* **EXERCISE INSTRUCTIONS**
Without including any pictures, copy each entry below exactly.
── SOURCE DATA ──
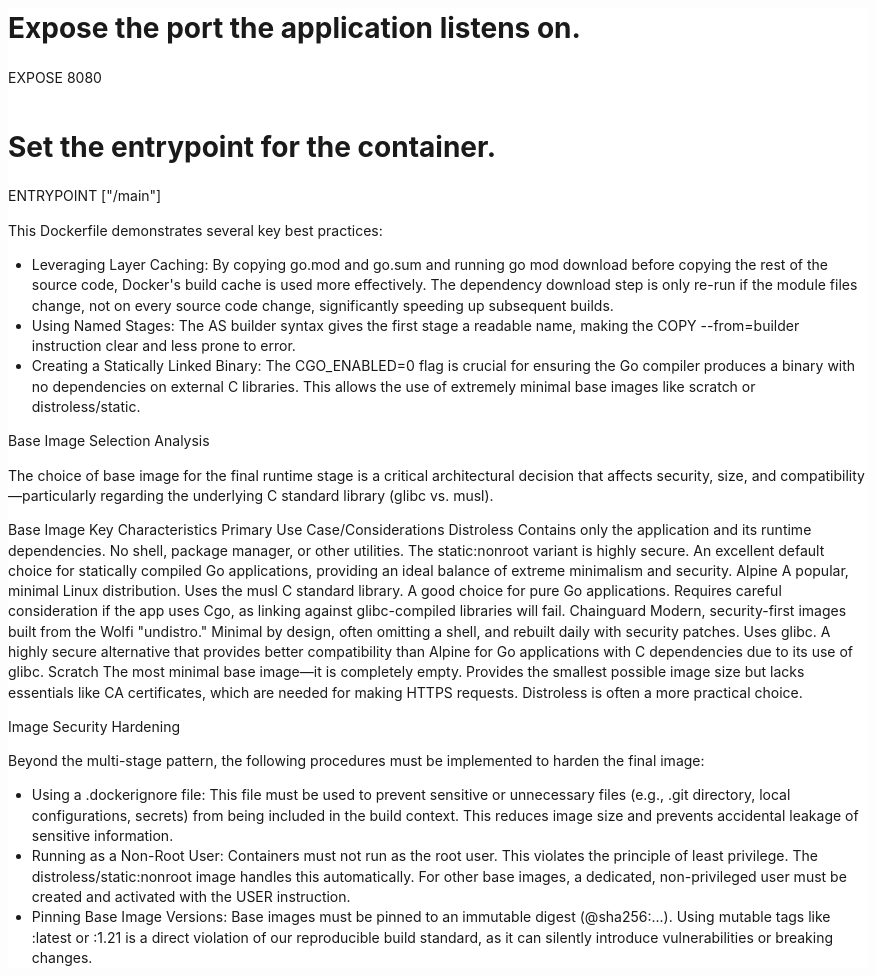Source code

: # Expose the port the application listens on.
EXPOSE 8080

# Set the entrypoint for the container.
ENTRYPOINT ["/main"]


This Dockerfile demonstrates several key best practices:

* Leveraging Layer Caching: By copying go.mod and go.sum and running go mod download before copying the rest of the source code, Docker's build cache is used more effectively. The dependency download step is only re-run if the module files change, not on every source code change, significantly speeding up subsequent builds.
* Using Named Stages: The AS builder syntax gives the first stage a readable name, making the COPY --from=builder instruction clear and less prone to error.
* Creating a Statically Linked Binary: The CGO_ENABLED=0 flag is crucial for ensuring the Go compiler produces a binary with no dependencies on external C libraries. This allows the use of extremely minimal base images like scratch or distroless/static.

Base Image Selection Analysis

The choice of base image for the final runtime stage is a critical architectural decision that affects security, size, and compatibility—particularly regarding the underlying C standard library (glibc vs. musl).

Base Image	Key Characteristics	Primary Use Case/Considerations
Distroless	Contains only the application and its runtime dependencies. No shell, package manager, or other utilities. The static:nonroot variant is highly secure.	An excellent default choice for statically compiled Go applications, providing an ideal balance of extreme minimalism and security.
Alpine	A popular, minimal Linux distribution. Uses the musl C standard library.	A good choice for pure Go applications. Requires careful consideration if the app uses Cgo, as linking against glibc-compiled libraries will fail.
Chainguard	Modern, security-first images built from the Wolfi "undistro." Minimal by design, often omitting a shell, and rebuilt daily with security patches. Uses glibc.	A highly secure alternative that provides better compatibility than Alpine for Go applications with C dependencies due to its use of glibc.
Scratch	The most minimal base image—it is completely empty.	Provides the smallest possible image size but lacks essentials like CA certificates, which are needed for making HTTPS requests. Distroless is often a more practical choice.

Image Security Hardening

Beyond the multi-stage pattern, the following procedures must be implemented to harden the final image:

* Using a .dockerignore file: This file must be used to prevent sensitive or unnecessary files (e.g., .git directory, local configurations, secrets) from being included in the build context. This reduces image size and prevents accidental leakage of sensitive information.
* Running as a Non-Root User: Containers must not run as the root user. This violates the principle of least privilege. The distroless/static:nonroot image handles this automatically. For other base images, a dedicated, non-privileged user must be created and activated with the USER instruction.
* Pinning Base Image Versions: Base images must be pinned to an immutable digest (@sha256:...). Using mutable tags like :latest or :1.21 is a direct violation of our reproducible build standard, as it can silently introduce vulnerabilities or breaking changes.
───
* **RESULT FOR THIS EXERCISE**
Source code

: # Expose the port the application listens on.
EXPOSE 8080

# Set the entrypoint for the container.
ENTRYPOINT ["/main"]


This Dockerfile demonstrates several key best practices:

* Leveraging Layer Caching: By copying go.mod and go.sum and running go mod download before copying the rest of the source code, Docker's build cache is used more effectively. The dependency download step is only re-run if the module files change, not on every source code change, significantly speeding up subsequent builds.
* Using Named Stages: The AS builder syntax gives the first stage a readable name, making the COPY --from=builder instruction clear and less prone to error.
* Creating a Statically Linked Binary: The CGO_ENABLED=0 flag is crucial for ensuring the Go compiler produces a binary with no dependencies on external C libraries. This allows the use of extremely minimal base images like scratch or distroless/static.

Base Image Selection Analysis

The choice of base image for the final runtime stage is a critical architectural decision that affects security, size, and compatibility—particularly regarding the underlying C standard library (glibc vs. musl).

Base Image	Key Characteristics	Primary Use Case/Considerations
Distroless	Contains only the application and its runtime dependencies. No shell, package manager, or other utilities. The static:nonroot variant is highly secure.	An excellent default choice for statically compiled Go applications, providing an ideal balance of extreme minimalism and security.
Alpine	A popular, minimal Linux distribution. Uses the musl C standard library.	A good choice for pure Go applications. Requires careful consideration if the app uses Cgo, as linking against glibc-compiled libraries will fail.
Chainguard	Modern, security-first images built from the Wolfi "undistro." Minimal by design, often omitting a shell, and rebuilt daily with security patches. Uses glibc.	A highly secure alternative that provides better compatibility than Alpine for Go applications with C dependencies due to its use of glibc.
Scratch	The most minimal base image—it is completely empty.	Provides the smallest possible image size but lacks essentials like CA certificates, which are needed for making HTTPS requests. Distroless is often a more practical choice.

Image Security Hardening

Beyond the multi-stage pattern, the following procedures must be implemented to harden the final image:

* Using a .dockerignore file: This file must be used to prevent sensitive or unnecessary files (e.g., .git directory, local configurations, secrets) from being included in the build context. This reduces image size and prevents accidental leakage of sensitive information.
* Running as a Non-Root User: Containers must not run as the root user. This violates the principle of least privilege. The distroless/static:nonroot image handles this automatically. For other base images, a dedicated, non-privileged user must be created and activated with the USER instruction.
* Pinning Base Image Versions: Base images must be pinned to an immutable digest (@sha256:...). Using mutable tags like :latest or :1.21 is a direct violation of our reproducible build standard, as it can silently introduce vulnerabilities or breaking changes.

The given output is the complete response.